The monetarist professor has long divided the Czech
political scene and enraged some other European leaders over his
fierce opposition to shifting more power to Brussels.
In recent years he has also picked a new front to take on
the consensus, saying leftists have hijacked the global warming
issue in what he calls a campaign against freedom.
As the central European country's president for another five
years, he will not have much day-to-day executive power but he
will have a strong base to voice his opinions with less need to
temper his words because he cannot stand for re-election.
Diligent and self confident, Klaus was for over a decade the
pragmatic counterweight to playwright and former dissident
Vaclav Havel, his predecessor at the Prague Castle.
The always soul-searching Havel championed an open society
in which individuals, non-government organisations, private and
political groups all have a say.
Klaus, 66, has always seen the world as a place of clashing
interests where political parties with mandates from voters are
the legitimate voice.
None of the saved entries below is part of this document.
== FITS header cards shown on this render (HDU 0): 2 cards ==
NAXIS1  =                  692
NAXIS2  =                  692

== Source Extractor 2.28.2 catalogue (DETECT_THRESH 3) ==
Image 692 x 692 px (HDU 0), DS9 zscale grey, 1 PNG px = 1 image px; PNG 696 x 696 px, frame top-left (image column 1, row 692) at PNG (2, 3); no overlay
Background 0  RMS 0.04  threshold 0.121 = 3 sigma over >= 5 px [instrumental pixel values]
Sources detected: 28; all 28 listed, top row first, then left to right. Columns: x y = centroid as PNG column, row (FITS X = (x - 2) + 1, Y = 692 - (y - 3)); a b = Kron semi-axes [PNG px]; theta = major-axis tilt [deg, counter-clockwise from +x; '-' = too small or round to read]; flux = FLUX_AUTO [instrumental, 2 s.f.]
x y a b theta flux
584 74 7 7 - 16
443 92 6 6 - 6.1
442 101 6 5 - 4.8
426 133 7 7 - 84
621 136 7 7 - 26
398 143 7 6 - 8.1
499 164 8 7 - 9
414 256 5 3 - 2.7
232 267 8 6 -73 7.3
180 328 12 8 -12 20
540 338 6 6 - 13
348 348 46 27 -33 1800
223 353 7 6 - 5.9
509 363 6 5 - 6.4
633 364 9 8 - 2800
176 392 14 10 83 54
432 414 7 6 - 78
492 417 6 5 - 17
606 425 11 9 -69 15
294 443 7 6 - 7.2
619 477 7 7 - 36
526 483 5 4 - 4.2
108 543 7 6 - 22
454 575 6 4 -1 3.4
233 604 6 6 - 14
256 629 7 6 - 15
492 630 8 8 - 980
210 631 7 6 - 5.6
Written off by many after losing a 2002
election, Klaus was elected president a year later.
He saw no alternative to the country's 2004 entry into the
European Union, but is a staunch opponent of ever closer union
and federalism.
"The original idea of European integration was removing
barriers. That has been overlaid by regulation, additional bans,
decrees and commands," he said in a newspaper interview earlier
this month.
DISPUTED REFORM RECORD
Organising unauthorised economic seminars in the Communist
era of the 1980's, he caught the eye of the secret police but
unlike Havel never faced prosecution.
In the early 1990s, he was the first to speak up for a
standard, party-based political system instead of sticking to
politics done by fuzzy alliances of anti-Communist groups.
He formulated the key tasks of Czech economic transformation
and took the first tough steps of devaluation and price
liberalisation under tight fiscal discipline.
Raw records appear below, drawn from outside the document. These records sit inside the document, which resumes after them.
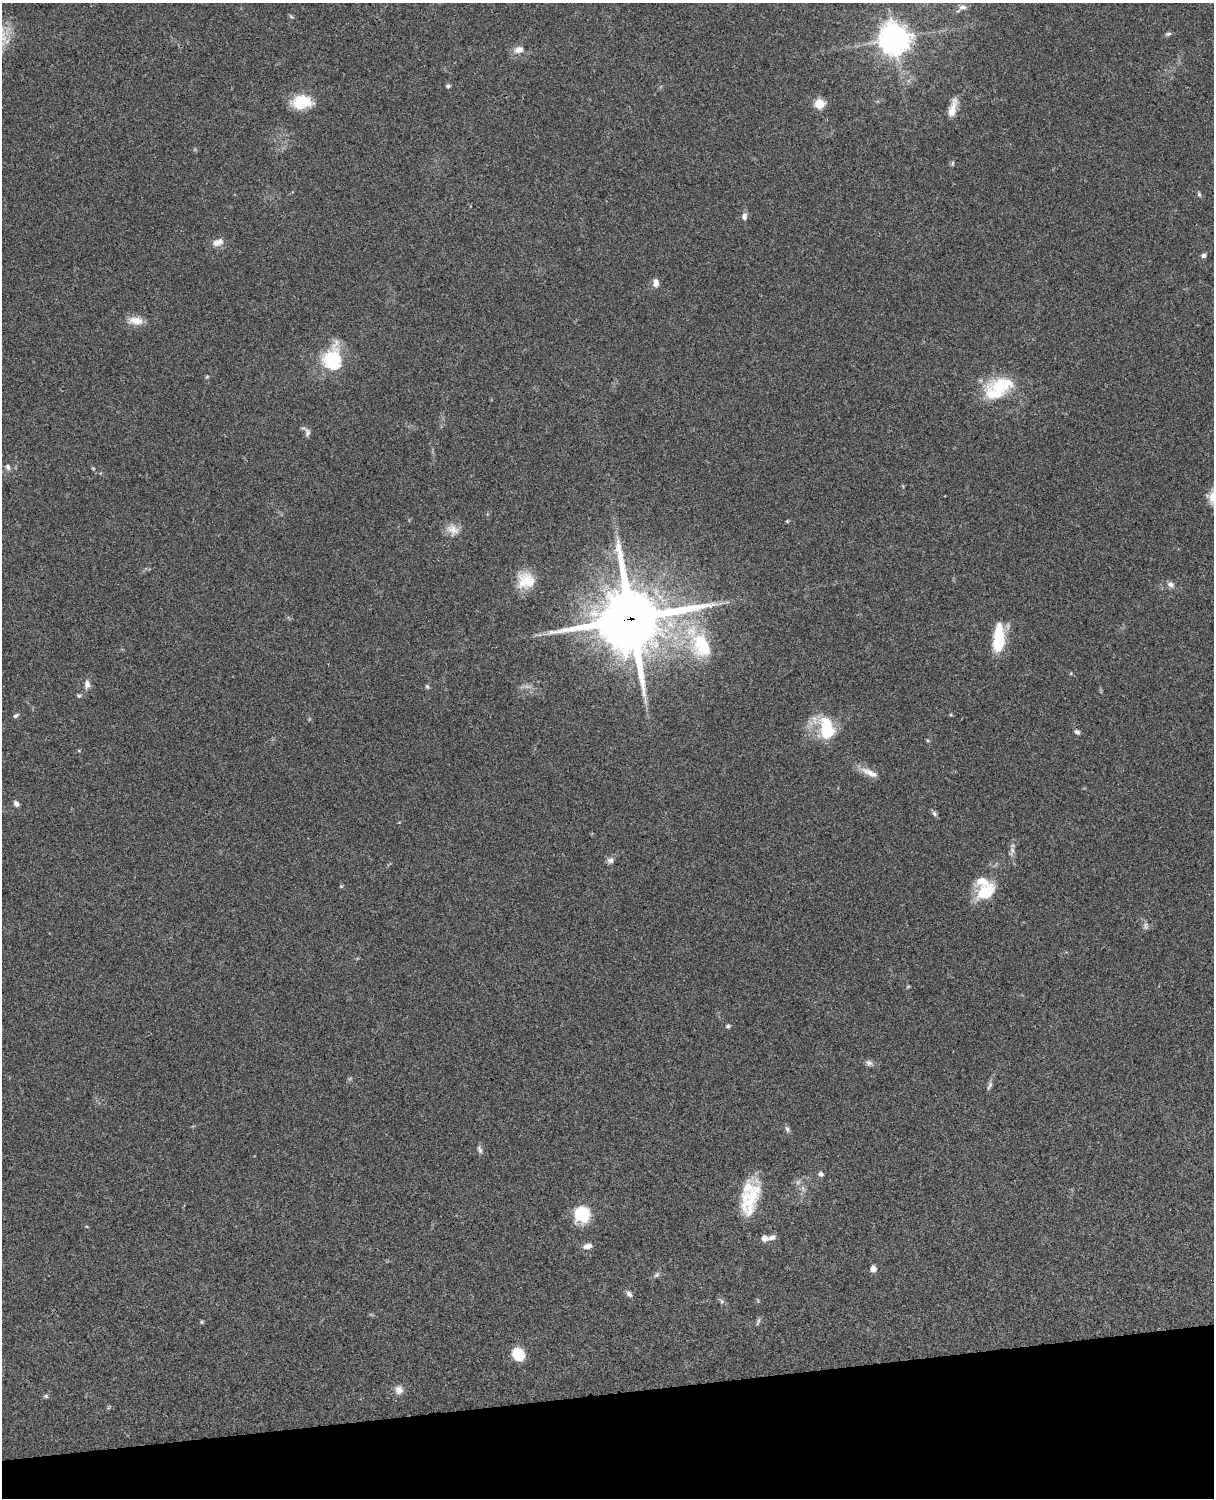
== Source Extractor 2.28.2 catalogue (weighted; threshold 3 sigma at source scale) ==
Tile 10 of 4 x 3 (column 2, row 3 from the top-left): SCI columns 1333-2544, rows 278-1773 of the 5088 x 4929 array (HDU 1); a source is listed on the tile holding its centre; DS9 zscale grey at full resolution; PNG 1216 x 1500 px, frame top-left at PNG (2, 3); no overlay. Shown black and unused: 7% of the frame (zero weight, under 3 of 4 exposures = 6% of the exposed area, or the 3 px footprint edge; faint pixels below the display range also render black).
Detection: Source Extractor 2.28.2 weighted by HDU 2 'WHT'; one run over the whole footprint, this tile lists its part. Background 0.076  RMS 0.0057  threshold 0.0257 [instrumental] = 3 sigma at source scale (4.5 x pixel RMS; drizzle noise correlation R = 1.50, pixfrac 1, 0.05/0.05 arcsec/px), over >= 5 px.
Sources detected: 66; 2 inside a brighter object's white glare — not listed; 2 inside a brighter listed object's ellipse — not listed separately; the other 62 listed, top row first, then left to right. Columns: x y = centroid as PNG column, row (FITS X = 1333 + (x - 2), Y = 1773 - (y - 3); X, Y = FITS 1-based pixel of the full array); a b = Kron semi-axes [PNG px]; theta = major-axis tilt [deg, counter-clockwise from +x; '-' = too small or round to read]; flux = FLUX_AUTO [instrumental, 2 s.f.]
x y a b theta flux
963 7 13 7 12 2.8
291 16 6 4 -20 0.77
1168 34 8 4 14 1.1
894 39 10 9 - 850
519 50 13 9 17 3.9
448 86 5 4 - 1.1
302 102 21 14 11 19
819 103 5 5 - 30
952 109 25 8 74 6.3
952 163 8 4 81 0.84
1199 194 6 5 - 0.88
744 216 10 6 90 2.2
218 242 14 9 21 4.1
1203 256 6 5 - 1.4
656 283 10 7 87 3
136 321 20 10 -7 6.1
332 359 24 18 81 32
998 387 36 19 16 28
307 432 11 7 -83 1.9
8 467 9 6 -59 1.6
93 468 6 3 -19 0.55
787 521 4 4 - 0.61
453 530 19 13 -30 5.7
526 581 21 19 5 13
1171 584 9 7 -19 2.5
631 619 23 22 - 3900
998 635 19 10 86 24
702 645 37 25 -62 36
87 684 12 8 89 2.8
427 686 7 4 -62 0.87
79 696 6 5 - 0.83
16 716 8 5 32 1.2
826 725 32 20 85 22
1077 732 7 5 -28 1.4
870 773 25 8 -26 5.6
16 804 7 5 -47 2
934 813 7 6 - 1.3
1012 850 9 6 -75 2
611 860 9 8 - 2.1
341 886 5 3 - 0.54
985 893 19 12 31 20
1146 926 11 5 -79 1.6
728 1026 6 5 - 0.94
869 1063 9 8 - 1.8
989 1086 14 5 65 1.7
787 1129 9 5 -74 1.3
480 1150 11 5 -63 1.6
821 1174 5 4 - 1.9
749 1201 38 20 79 26
582 1214 14 14 - 25
764 1238 7 6 - 3.2
772 1238 11 6 14 2.4
588 1246 10 6 14 3.5
873 1269 6 6 - 3.3
657 1275 8 6 41 1.4
629 1294 9 6 -45 1.7
722 1301 6 5 - 1
758 1321 13 3 68 1.1
202 1322 5 4 - 0.77
518 1354 11 9 -55 19
399 1390 11 11 - 3.7
46 1396 6 5 - 0.93
Overlapping masked pixels (flux is a lower limit): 1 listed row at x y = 631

But his free market preaching was not always reflected in
his policies as Czechoslovak finance minister in 1989-1992 and
as prime minister from 1992 to 1997.
He kept banks in state hands, which meant continued lending
to ailing Communist-era conglomerates. The result was a banking
crisis which cost the country billions of dollars.
Klaus also long opposed capital market regulation, which
brought the wrath of investors who felt cheated by corporate and
investment fund raiders and scared away foreign investors.
When world leaders began to shape policies to halt global
warming, Klaus embarked on a new quest. He has challenged the
belief of most scientists that coordinated action is needed to
halt warming of the Earth.
"Communism has been replaced by the threat of an ambitious
environmentalism," he said last year when promoting his book on
the topic, called 'Blue, not Green Planet'.